- **RECORDS SHOWN**:
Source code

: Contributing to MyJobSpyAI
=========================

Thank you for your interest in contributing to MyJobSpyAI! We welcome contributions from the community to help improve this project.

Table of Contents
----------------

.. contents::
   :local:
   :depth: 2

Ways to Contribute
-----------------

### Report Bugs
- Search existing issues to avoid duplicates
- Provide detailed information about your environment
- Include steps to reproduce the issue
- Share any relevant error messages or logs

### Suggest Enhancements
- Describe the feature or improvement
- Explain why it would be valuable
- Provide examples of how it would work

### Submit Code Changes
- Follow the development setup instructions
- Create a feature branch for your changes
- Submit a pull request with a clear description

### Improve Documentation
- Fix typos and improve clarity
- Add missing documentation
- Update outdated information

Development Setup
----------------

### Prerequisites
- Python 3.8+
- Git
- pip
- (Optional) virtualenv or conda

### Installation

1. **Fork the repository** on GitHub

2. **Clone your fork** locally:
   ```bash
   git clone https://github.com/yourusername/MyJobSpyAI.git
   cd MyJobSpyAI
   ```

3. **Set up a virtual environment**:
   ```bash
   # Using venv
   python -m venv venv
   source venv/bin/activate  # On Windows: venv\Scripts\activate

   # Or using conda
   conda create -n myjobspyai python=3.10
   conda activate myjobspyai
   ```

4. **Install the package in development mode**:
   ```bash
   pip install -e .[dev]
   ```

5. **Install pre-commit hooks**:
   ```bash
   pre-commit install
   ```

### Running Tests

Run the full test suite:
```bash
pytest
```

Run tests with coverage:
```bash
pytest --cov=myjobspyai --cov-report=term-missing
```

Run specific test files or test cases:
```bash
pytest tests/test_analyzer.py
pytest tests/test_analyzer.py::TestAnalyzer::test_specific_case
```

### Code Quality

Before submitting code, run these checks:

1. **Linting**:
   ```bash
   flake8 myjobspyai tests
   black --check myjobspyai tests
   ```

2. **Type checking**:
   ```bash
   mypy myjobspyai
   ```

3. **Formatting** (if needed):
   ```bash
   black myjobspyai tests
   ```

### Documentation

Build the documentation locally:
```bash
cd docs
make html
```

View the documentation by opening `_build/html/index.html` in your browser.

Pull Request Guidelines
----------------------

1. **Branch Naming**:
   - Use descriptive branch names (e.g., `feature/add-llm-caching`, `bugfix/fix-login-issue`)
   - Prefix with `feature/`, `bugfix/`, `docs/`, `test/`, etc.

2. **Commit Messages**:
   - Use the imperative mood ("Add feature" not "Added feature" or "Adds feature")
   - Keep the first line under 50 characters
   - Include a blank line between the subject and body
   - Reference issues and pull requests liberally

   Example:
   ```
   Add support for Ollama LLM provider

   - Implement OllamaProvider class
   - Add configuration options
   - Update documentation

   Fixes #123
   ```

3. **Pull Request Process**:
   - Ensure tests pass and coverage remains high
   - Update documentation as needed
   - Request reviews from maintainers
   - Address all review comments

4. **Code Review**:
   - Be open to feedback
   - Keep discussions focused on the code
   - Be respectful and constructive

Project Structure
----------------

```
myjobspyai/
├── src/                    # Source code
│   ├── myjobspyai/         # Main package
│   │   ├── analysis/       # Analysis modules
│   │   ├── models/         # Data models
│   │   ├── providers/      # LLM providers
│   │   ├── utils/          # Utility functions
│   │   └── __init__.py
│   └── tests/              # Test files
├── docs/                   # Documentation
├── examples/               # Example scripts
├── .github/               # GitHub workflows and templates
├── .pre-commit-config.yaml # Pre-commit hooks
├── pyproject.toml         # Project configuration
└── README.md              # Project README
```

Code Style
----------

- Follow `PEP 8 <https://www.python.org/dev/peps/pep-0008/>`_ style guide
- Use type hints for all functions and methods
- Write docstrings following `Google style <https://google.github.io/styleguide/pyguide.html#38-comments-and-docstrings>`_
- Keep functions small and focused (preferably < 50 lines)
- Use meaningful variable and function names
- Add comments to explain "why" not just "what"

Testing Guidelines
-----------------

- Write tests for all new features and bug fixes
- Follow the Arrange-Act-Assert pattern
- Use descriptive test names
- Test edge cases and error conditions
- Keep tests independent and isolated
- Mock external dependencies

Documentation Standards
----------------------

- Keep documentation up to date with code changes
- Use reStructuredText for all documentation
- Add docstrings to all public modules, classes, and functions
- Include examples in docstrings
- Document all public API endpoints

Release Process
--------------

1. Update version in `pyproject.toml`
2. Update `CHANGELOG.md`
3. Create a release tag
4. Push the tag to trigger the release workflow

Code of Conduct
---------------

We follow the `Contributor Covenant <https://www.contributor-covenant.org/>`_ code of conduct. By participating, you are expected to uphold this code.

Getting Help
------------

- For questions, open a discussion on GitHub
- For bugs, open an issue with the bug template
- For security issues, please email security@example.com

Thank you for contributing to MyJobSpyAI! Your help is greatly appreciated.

- **DIRECTIONS FOR THIS TASK**: Exactly as written above, set down the whole listing again.

- **ANSWER TO THE PROBLEM**:
Source code

: Contributing to MyJobSpyAI
=========================

Thank you for your interest in contributing to MyJobSpyAI! We welcome contributions from the community to help improve this project.

Table of Contents
----------------

.. contents::
   :local:
   :depth: 2

Ways to Contribute
-----------------

### Report Bugs
- Search existing issues to avoid duplicates
- Provide detailed information about your environment
- Include steps to reproduce the issue
- Share any relevant error messages or logs

### Suggest Enhancements
- Describe the feature or improvement
- Explain why it would be valuable
- Provide examples of how it would work

### Submit Code Changes
- Follow the development setup instructions
- Create a feature branch for your changes
- Submit a pull request with a clear description

### Improve Documentation
- Fix typos and improve clarity
- Add missing documentation
- Update outdated information

Development Setup
----------------

### Prerequisites
- Python 3.8+
- Git
- pip
- (Optional) virtualenv or conda

### Installation

1. **Fork the repository** on GitHub

2. **Clone your fork** locally:
   ```bash
   git clone https://github.com/yourusername/MyJobSpyAI.git
   cd MyJobSpyAI
   ```

3. **Set up a virtual environment**:
   ```bash
   # Using venv
   python -m venv venv
   source venv/bin/activate  # On Windows: venv\Scripts\activate

   # Or using conda
   conda create -n myjobspyai python=3.10
   conda activate myjobspyai
   ```

4. **Install the package in development mode**:
   ```bash
   pip install -e .[dev]
   ```

5. **Install pre-commit hooks**:
   ```bash
   pre-commit install
   ```

### Running Tests

Run the full test suite:
```bash
pytest
```

Run tests with coverage:
```bash
pytest --cov=myjobspyai --cov-report=term-missing
```

Run specific test files or test cases:
```bash
pytest tests/test_analyzer.py
pytest tests/test_analyzer.py::TestAnalyzer::test_specific_case
```

### Code Quality

Before submitting code, run these checks:

1. **Linting**:
   ```bash
   flake8 myjobspyai tests
   black --check myjobspyai tests
   ```

2. **Type checking**:
   ```bash
   mypy myjobspyai
   ```

3. **Formatting** (if needed):
   ```bash
   black myjobspyai tests
   ```

### Documentation

Build the documentation locally:
```bash
cd docs
make html
```

View the documentation by opening `_build/html/index.html` in your browser.

Pull Request Guidelines
----------------------

1. **Branch Naming**:
   - Use descriptive branch names (e.g., `feature/add-llm-caching`, `bugfix/fix-login-issue`)
   - Prefix with `feature/`, `bugfix/`, `docs/`, `test/`, etc.

2. **Commit Messages**:
   - Use the imperative mood ("Add feature" not "Added feature" or "Adds feature")
   - Keep the first line under 50 characters
   - Include a blank line between the subject and body
   - Reference issues and pull requests liberally

   Example:
   ```
   Add support for Ollama LLM provider

   - Implement OllamaProvider class
   - Add configuration options
   - Update documentation

   Fixes #123
   ```

3. **Pull Request Process**:
   - Ensure tests pass and coverage remains high
   - Update documentation as needed
   - Request reviews from maintainers
   - Address all review comments

4. **Code Review**:
   - Be open to feedback
   - Keep discussions focused on the code
   - Be respectful and constructive

Project Structure
----------------

```
myjobspyai/
├── src/                    # Source code
│   ├── myjobspyai/         # Main package
│   │   ├── analysis/       # Analysis modules
│   │   ├── models/         # Data models
│   │   ├── providers/      # LLM providers
│   │   ├── utils/          # Utility functions
│   │   └── __init__.py
│   └── tests/              # Test files
├── docs/                   # Documentation
├── examples/               # Example scripts
├── .github/               # GitHub workflows and templates
├── .pre-commit-config.yaml # Pre-commit hooks
├── pyproject.toml         # Project configuration
└── README.md              # Project README
```

Code Style
----------

- Follow `PEP 8 <https://www.python.org/dev/peps/pep-0008/>`_ style guide
- Use type hints for all functions and methods
- Write docstrings following `Google style <https://google.github.io/styleguide/pyguide.html#38-comments-and-docstrings>`_
- Keep functions small and focused (preferably < 50 lines)
- Use meaningful variable and function names
- Add comments to explain "why" not just "what"

Testing Guidelines
-----------------

- Write tests for all new features and bug fixes
- Follow the Arrange-Act-Assert pattern
- Use descriptive test names
- Test edge cases and error conditions
- Keep tests independent and isolated
- Mock external dependencies

Documentation Standards
----------------------

- Keep documentation up to date with code changes
- Use reStructuredText for all documentation
- Add docstrings to all public modules, classes, and functions
- Include examples in docstrings
- Document all public API endpoints

Release Process
--------------

1. Update version in `pyproject.toml`
2. Update `CHANGELOG.md`
3. Create a release tag
4. Push the tag to trigger the release workflow

Code of Conduct
---------------

We follow the `Contributor Covenant <https://www.contributor-covenant.org/>`_ code of conduct. By participating, you are expected to uphold this code.

Getting Help
------------

- For questions, open a discussion on GitHub
- For bugs, open an issue with the bug template
- For security issues, please email security@example.com

Thank you for contributing to MyJobSpyAI! Your help is greatly appreciated.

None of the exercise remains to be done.